▶ **Provided records**
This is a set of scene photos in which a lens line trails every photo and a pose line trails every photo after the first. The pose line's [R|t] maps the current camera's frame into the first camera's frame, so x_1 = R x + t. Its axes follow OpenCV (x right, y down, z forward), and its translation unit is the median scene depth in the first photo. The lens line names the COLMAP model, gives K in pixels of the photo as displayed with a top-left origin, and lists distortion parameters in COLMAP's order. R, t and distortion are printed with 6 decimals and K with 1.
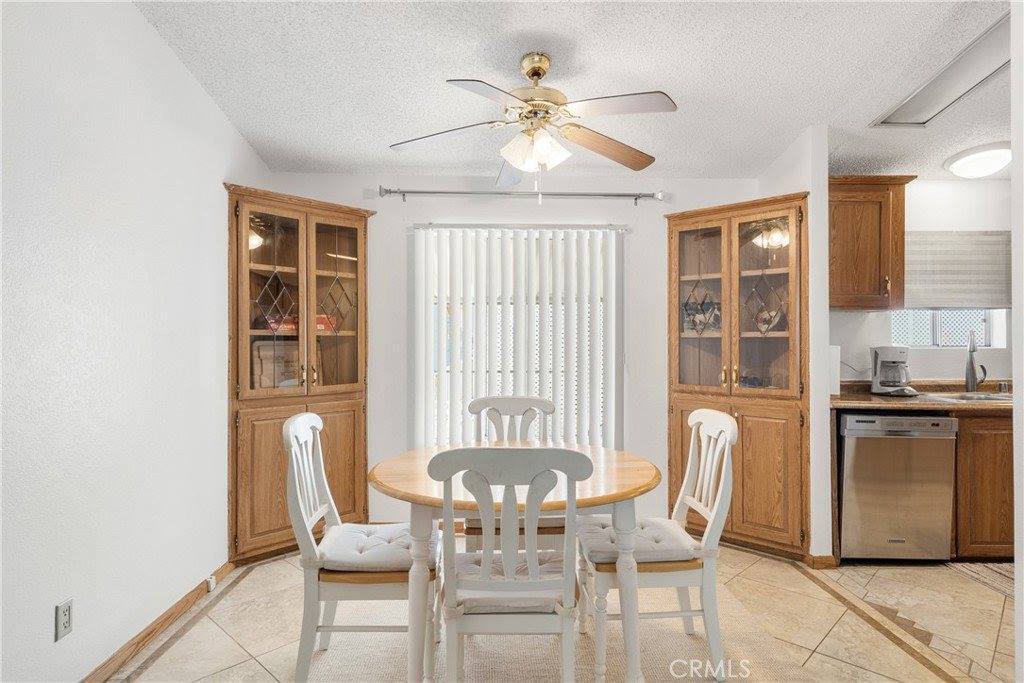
lens RADIAL K [[562.2, 0, 512.0], [0, 562.2, 341.5], [0, 0, 1]] dist [-0.000485, 0.000414]
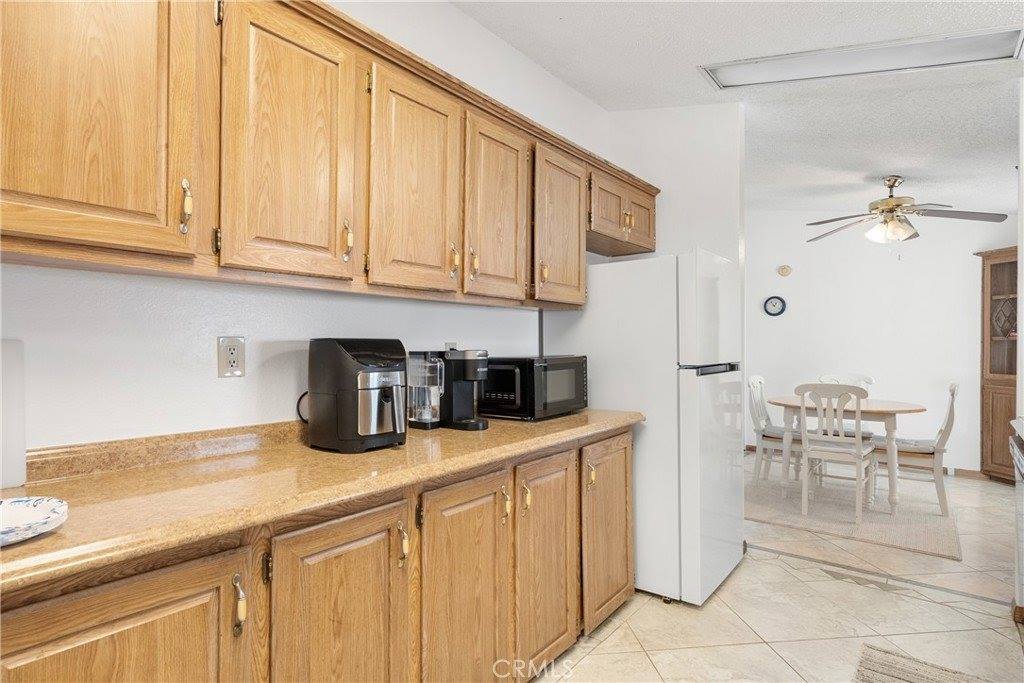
lens RADIAL K [[537.1, 0, 512.2], [0, 537.1, 347.5], [0, 0, 1]] dist [0.000458, 0.000419]
pose [[-0.639616, 0.002561, -0.768690, 1.596500], [-0.001676, 0.999987, 0.004726, 0.005043], [0.768693, 0.004311, -0.639604, 0.912102]]
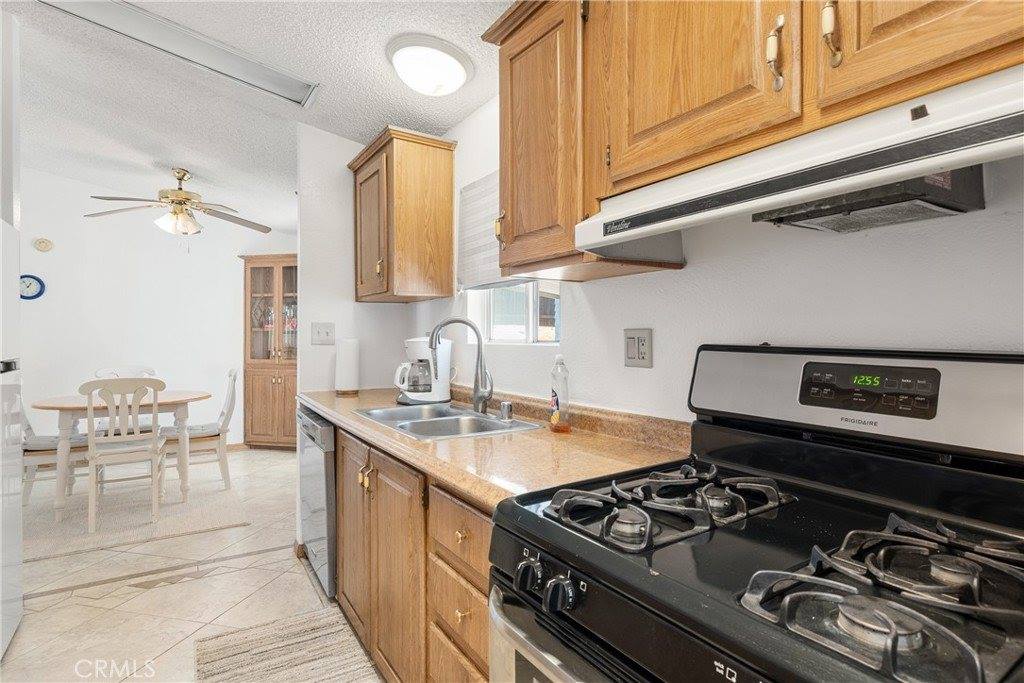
lens RADIAL K [[538.7, 0, 513.5], [0, 538.7, 333.5], [0, 0, 1]] dist [0.002142, 0.000481]
pose [[0.509066, -0.002943, -0.860723, 1.566463], [0.000191, 0.999995, -0.003307, 0.003920], [0.860728, 0.001519, 0.509064, 0.816723]]
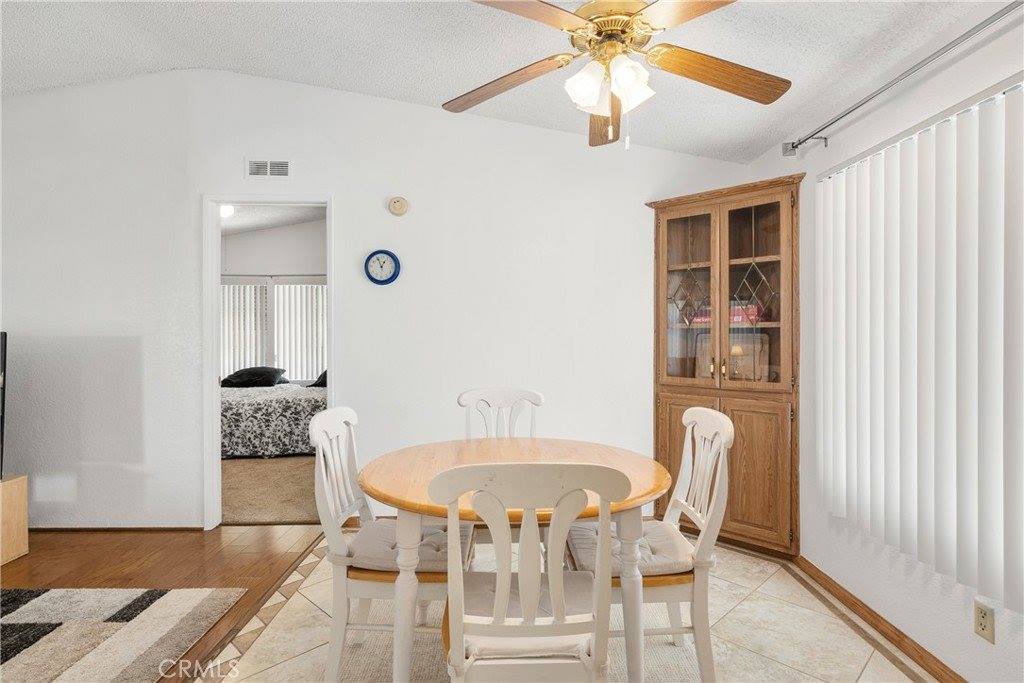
lens RADIAL K [[538.7, 0, 513.5], [0, 538.7, 333.5], [0, 0, 1]] dist [0.002142, 0.000481]
pose [[-0.015872, 0.001585, -0.999873, 0.620813], [-0.000204, 0.999999, 0.001588, -0.002313], [0.999874, 0.000230, -0.015872, 0.690974]]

▶ **Instructions for the task**
Repeat the records above exactly. No pictures go into the repeat.

▶ **Reply to the task**
This is a set of scene photos in which a lens line trails every photo and a pose line trails every photo after the first. The pose line's [R|t] maps the current camera's frame into the first camera's frame, so x_1 = R x + t. Its axes follow OpenCV (x right, y down, z forward), and its translation unit is the median scene depth in the first photo. The lens line names the COLMAP model, gives K in pixels of the photo as displayed with a top-left origin, and lists distortion parameters in COLMAP's order. R, t and distortion are printed with 6 decimals and K with 1.
lens RADIAL K [[562.2, 0, 512.0], [0, 562.2, 341.5], [0, 0, 1]] dist [-0.000485, 0.000414]
lens RADIAL K [[537.1, 0, 512.2], [0, 537.1, 347.5], [0, 0, 1]] dist [0.000458, 0.000419]
pose [[-0.639616, 0.002561, -0.768690, 1.596500], [-0.001676, 0.999987, 0.004726, 0.005043], [0.768693, 0.004311, -0.639604, 0.912102]]
lens RADIAL K [[538.7, 0, 513.5], [0, 538.7, 333.5], [0, 0, 1]] dist [0.002142, 0.000481]
pose [[0.509066, -0.002943, -0.860723, 1.566463], [0.000191, 0.999995, -0.003307, 0.003920], [0.860728, 0.001519, 0.509064, 0.816723]]
lens RADIAL K [[538.7, 0, 513.5], [0, 538.7, 333.5], [0, 0, 1]] dist [0.002142, 0.000481]
pose [[-0.015872, 0.001585, -0.999873, 0.620813], [-0.000204, 0.999999, 0.001588, -0.002313], [0.999874, 0.000230, -0.015872, 0.690974]]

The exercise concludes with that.